Pungli Berkedok Sumbangan di SMPN 1 Kertosono, Wali Murid Kecewa
Nganjuk – Diduga ada pungutan liar untuk dana pelepasan siswa serta yearbook (buku tahunan) sebesar Rp 800.000 /siswa di SMPN 1 Kertosono, Nganjuk. Beberapa para wali murid mengeluh pada tim media akan adanya pungutan liar berkedok PSM (peran serta masyarakat) yang membebani wali murid.
Seperti pengaduhan beberapa wali murid, Sabtu (14/2) pada tim media ia mengatakan, “Bagi wali murid yang dirasa mampu di wajibkan langsung membayar uang 800 ribu untuk perpisahan dan yearbook. Bagi wali murid yang tidak mampu dan mendapatkan PIP, pungutan 800 ribu tersebut di potongkan langsung dari para siswa penerima PIP.” Ujarnya

Masih keterangan wali murid di tempat yang sama, “Pihak sekolah juga mengancam, kalau tidak melunasi pungutan 800 ribu tersebut, tidak akan ada acara perpisahan dan yearbook”. Terangnya
Pada saat itu juga tim media mencoba menemui Wakasek namun Wakasek tidak ada di tempat.
Kemudian tim media mencoba menghubungi Ani Sutiani Kepala Sekolah SMPN 2 Nganjuk selaku MKKS, saat di konfirmasi tim media, Ani membenarkan adanya pungutan 800 ribu tersebut, bahkan ia bersedia membantu memberikan keringan pada wali murid yang keberatan. Rabu (18/2)
Perlu diketahui, berdasarkan Permendikbud No 44 Tahun 2012 dan Permendikbud No 75 Tahun 2016, tentang komite sekolah, berikut larangan dan sanksi tentang pungutan dan sumbangan pendidikan.

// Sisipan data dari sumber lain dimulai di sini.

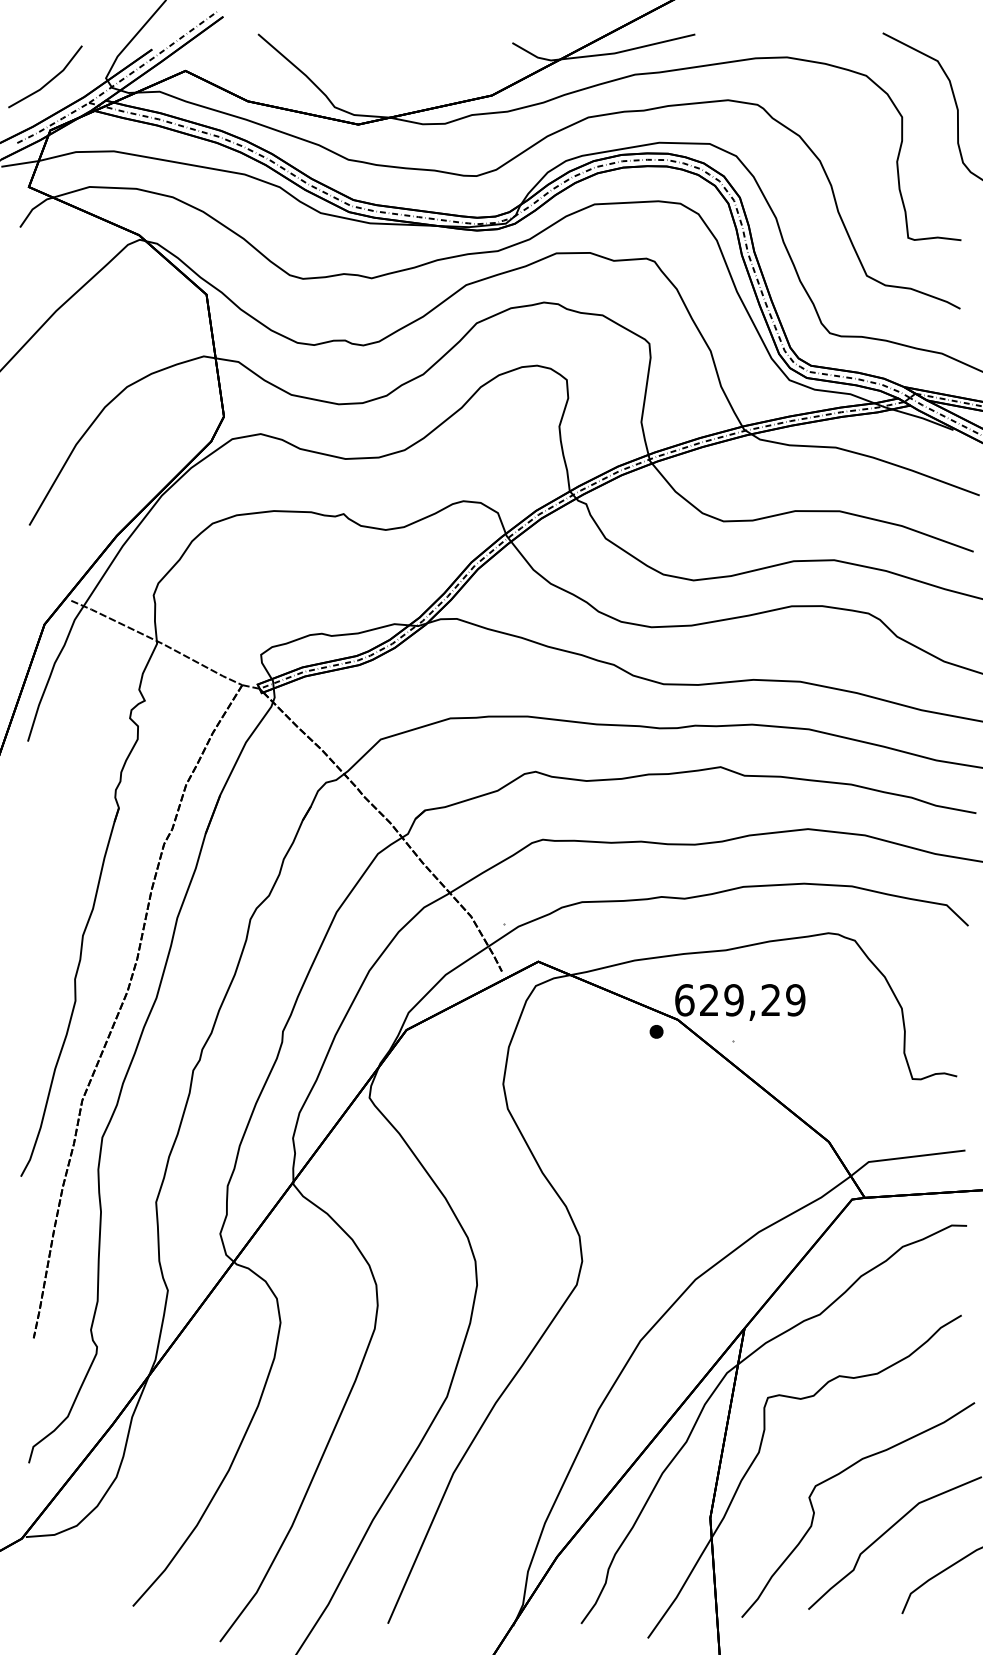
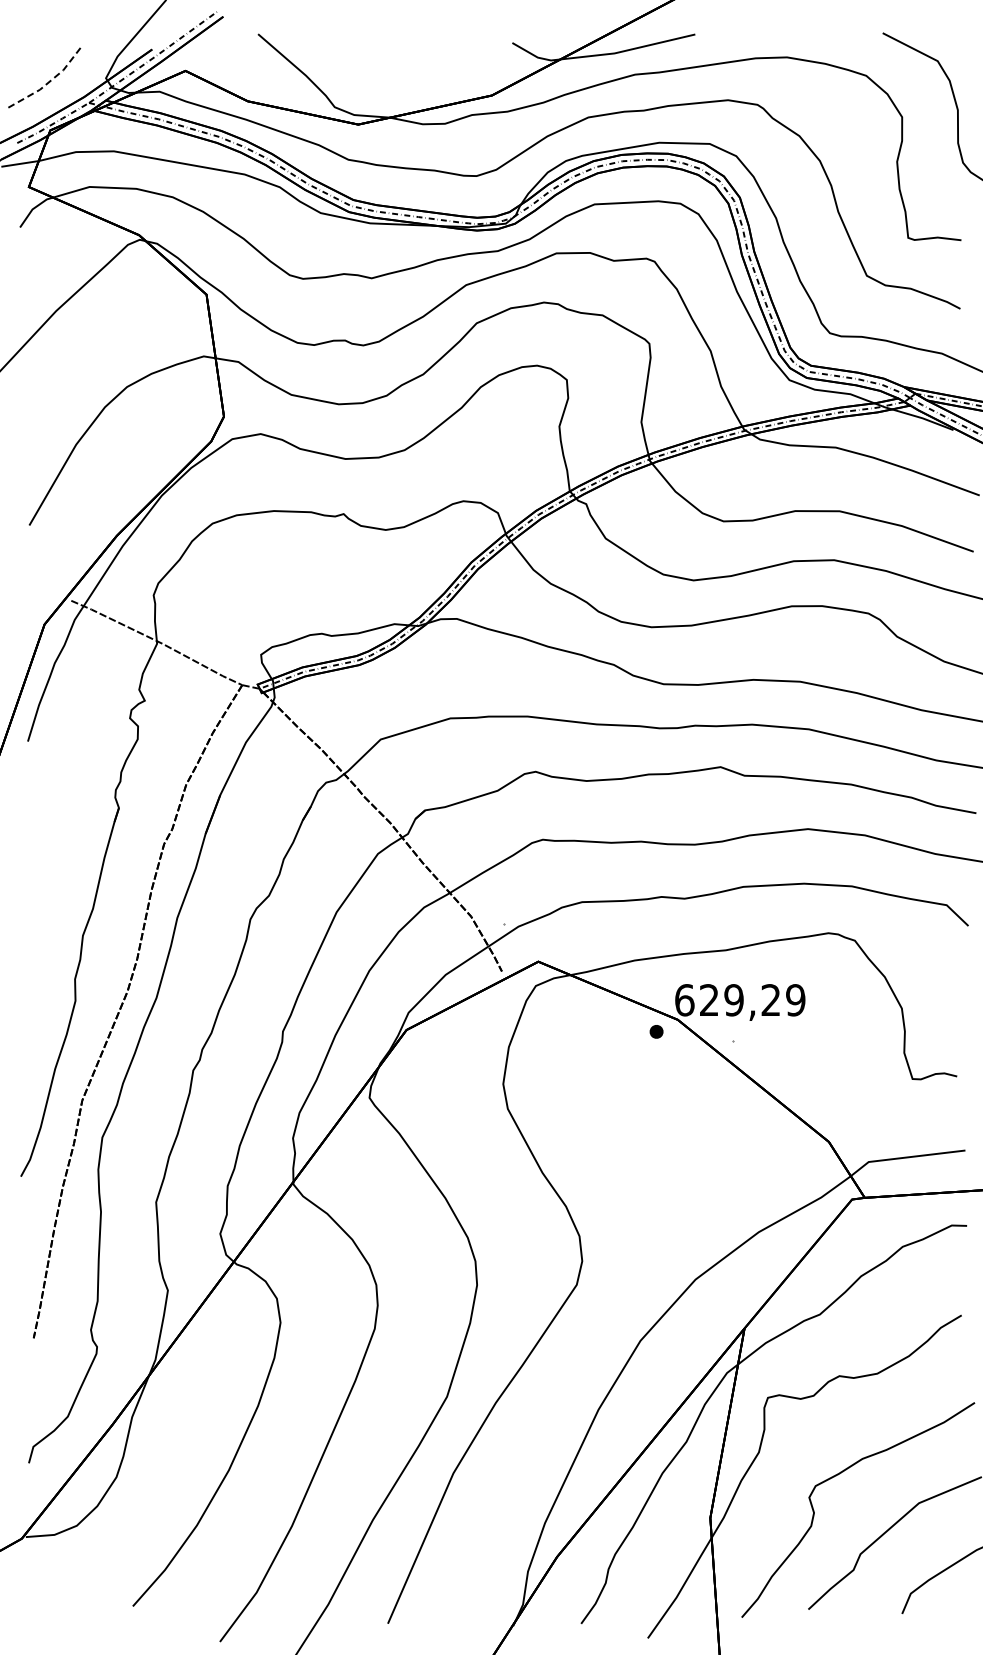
line at (49, 81): solid -> dashed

– pungutan tidak boleh dilakukan kepada peserta didik, orang tua atau wali murid yang tidak mampu secara ekonomis
– pungutan tidak boleh dikaitkan dengan persyaratan akademik untuk penerimaan peserta didik, penilaian hasil belajar peserta didik/kelulusan peserta didik
– pungutan tidak boleh digunakan untuk kesejahteraan anggota komite sekolah atau lembaga representasi pemangku kepentingan satuan pendidikan baik secara langsung maupun tidak langsung
– komite sekolah, baik perseorangan atau kolektif dilarang melakukan pungutan dari peserta didik atau orang tua/ walinya
Adapun sanksi pungutan satuan pendidikan dasar yang melakukan pungutan bertentangan dengan Permendikbud harus mengembalikan sepenuhnya pada siswa, orang tua atau wali murid.

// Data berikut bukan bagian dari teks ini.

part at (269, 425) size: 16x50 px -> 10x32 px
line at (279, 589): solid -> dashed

Dalam persoalan pungli ini pihak sekolah bisa di jerat dengan pasal 12 huruf e UU No 20 tahun 2001 tentang perubahan atas undang-undang No 31 tahun 1999 tentang pemberantasan Tindak Pidana Korupsi
Penyelenggara pendidikan yang dengan maksud menguntungkan diri sendiri atau orang lain secara melawan hukum atau dengan menyalahgunakan kekuasaannya, memaksa seseorang memberikan sesuatu, membayar atau menerima pembayaran dengan potongan atau untuk mengerjakan sesuatu bagi dirinya sendiri, bisa dipidana dengan pidana penjara paling singkat 4 tahun dan paling lama 20 tahun serta pidana denda paling sedikit 200 juta dan paling banyak 1 milyar.